A few of our chili peppers were red so we eagerly harvested them for tonight's dinner. We ended up using only one of the three peppers in our bulghur salad because these little peppers are HOT. They don't feel so hot when first bitten but wowie zowie, that heat lasts. I think our plan of drying them and crushing them up to use as a spice is the best choice.
I don't know what we're going to do with the habenero peppers when they ripen. Some might ask what we were thinking, growing such hot peppers. My answer to that is that it seemed like a good idea at the time. And that i didn't really think about the fact that they were so hot or that there would be more than one of them.
The cucumber plants were taking over the garden so I bought some garden netting stuff and some bamboo poles to use as a trellis for them. We gently pulled the cucumber plant up and twist-tied it to the netting stuff. It seems to be happy there and is attaching its tendrils to the netting. I'm sure we'll get better cucumbers, too - or at least straight ones. There's nothing wrong with curved cucumbers, of course, but they're hard to wrap.

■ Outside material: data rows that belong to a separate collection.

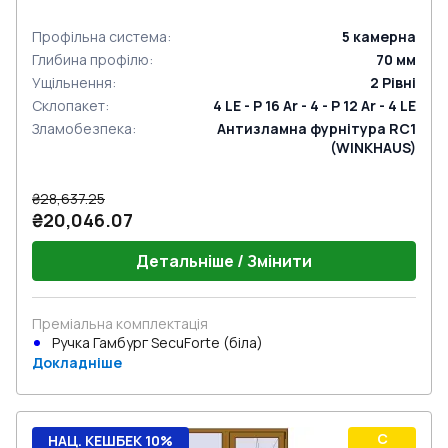
Профільна система
:
5
камерна
Глибина профілю
:
70
мм
Ущільнення
:
2
Рівні
Склопакет
:
4 LE - P 16 Ar - 4 - P 12 Ar - 4 LE
Зламобезпека
:
Антизламна фурнітура RC1
(WINKHAUS)
₴28,637.25
₴20,046.07
Детальніше / Змінити
Преміальна комплектація
Ручка Гамбург SecuForte (біла)
Докладніше
C
НАЦ. КЕШБЕК 10%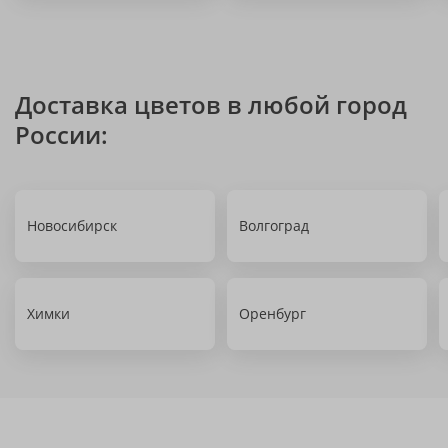
Доставка цветов в любой город
России:
Новосибирск
Волгоград
Химки
Оренбург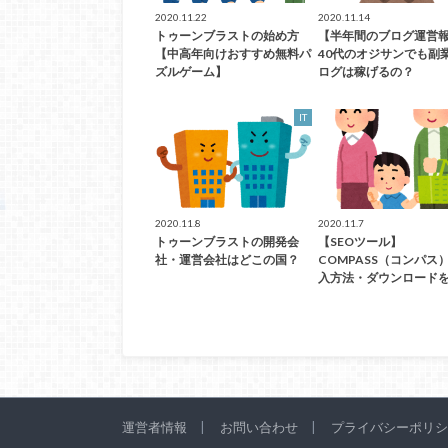
2020.11.22
2020.11.14
トゥーンブラストの始め方
【半年間のブログ運営
【中高年向けおすすめ無料パ
40代のオジサンでも副
ズルゲーム】
ログは稼げるの？
IT
2020.11.8
2020.11.7
トゥーンブラストの開発会
【SEOツール】
社・運営会社はどこの国？
COMPASS（コンパス
入方法・ダウンロード
運営者情報
お問い合わせ
プライバシーポリシ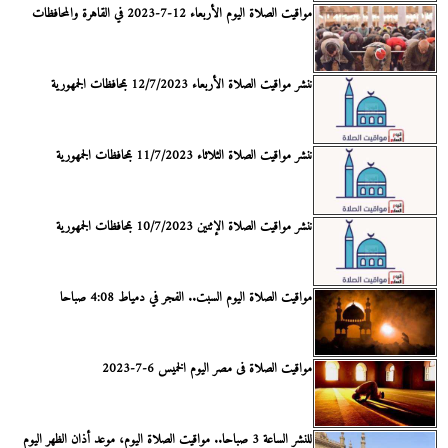
مواقيت الصلاة اليوم الأربعاء 12-7-2023 في القاهرة والمحافظات
ننشر مواقيت الصلاة الأربعاء 12/7/2023 بمحافظات الجمهورية
ننشر مواقيت الصلاة الثلاثاء 11/7/2023 بمحافظات الجمهورية
ننشر مواقيت الصلاة الإثنين 10/7/2023 بمحافظات الجمهورية
مواقيت الصلاة اليوم السبت.. الفجر في دمياط 4:08 صباحا
مواقيت الصلاة فى مصر اليوم الخميس 6-7-2023
للنشر الساعة 3 صباحا.. مواقيت الصلاة اليوم، موعد أذان الظهر اليوم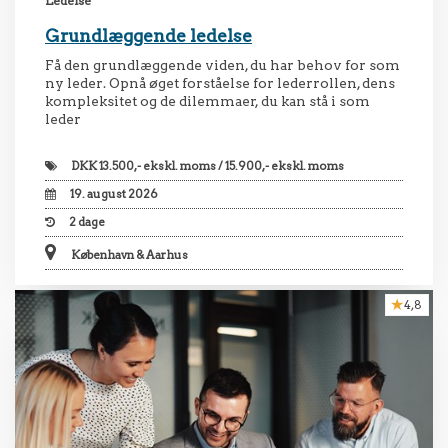
Ledelse
Grundlæggende ledelse
Få den grundlæggende viden, du har behov for som
ny leder. Opnå øget forståelse for lederrollen, dens
kompleksitet og de dilemmaer, du kan stå i som
leder
DKK
13.500,- ekskl. moms / 15.900,- ekskl. moms
19. august 2026
2
dage
København & Aarhus
4,8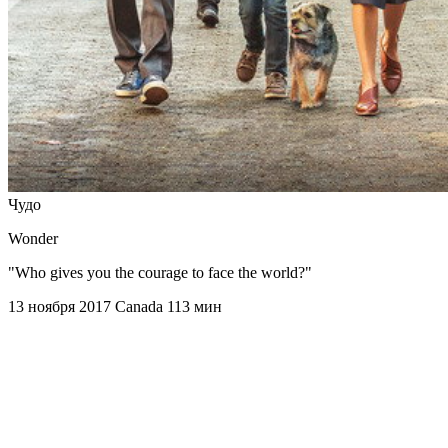
Чудо
Wonder
"Who gives you the courage to face the world?"
13 ноября 2017
Canada
113 мин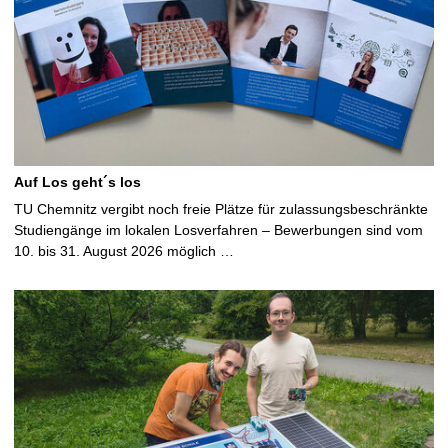
t
e
Auf Los geht´s los
TU Chemnitz vergibt noch freie Plätze für zulassungsbeschränkte
Studiengänge im lokalen Losverfahren – Bewerbungen sind vom
10. bis 31. August 2026 möglich …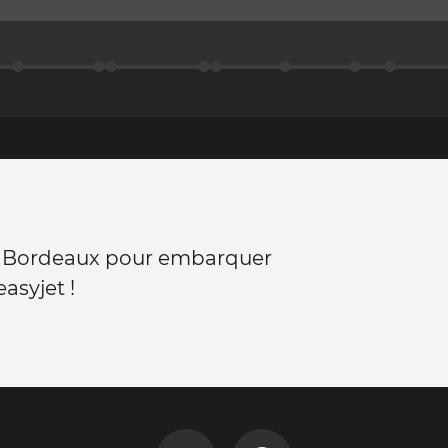
n Bordeaux pour embarquer
asyjet !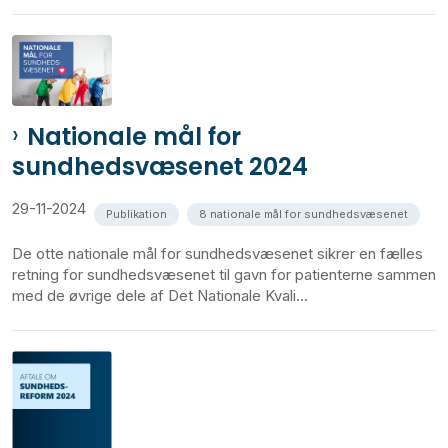
Nationale mål for
sundhedsvæsenet 2024
29-11-2024
Publikation
8 nationale mål for sundhedsvæsenet
De otte nationale mål for sundhedsvæsenet sikrer en fælles
retning for sundhedsvæsenet til gavn for patienterne sammen
med de øvrige dele af Det Nationale Kvali...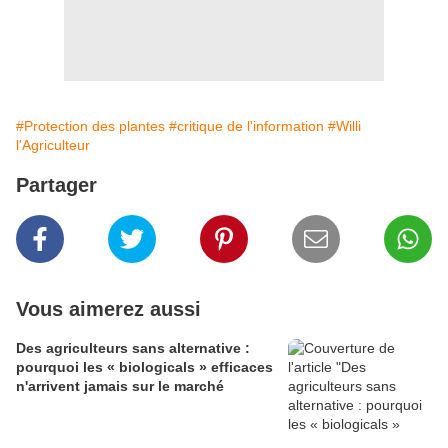
#Protection des plantes
#critique de l'information
#Willi
l'Agriculteur
Partager
Vous aimerez aussi
Des agriculteurs sans alternative :
pourquoi les « biologicals » efficaces
n'arrivent jamais sur le marché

While the vegetables are growing, the fruit trees don't seem to be doing quite so well. At least now we know what kinds of fruit trees we have: granny smith apples, bosc pears, and bartlett pears. The granny smiths have been dropping and almost all of them have black spots on them. The bartletts are fine but the boscs are also dropping. I'd love it if we could have as much of a fruit harvest as we will a vegetable harvest. After all, what's the point in having fruit trees that don't produce good fruit?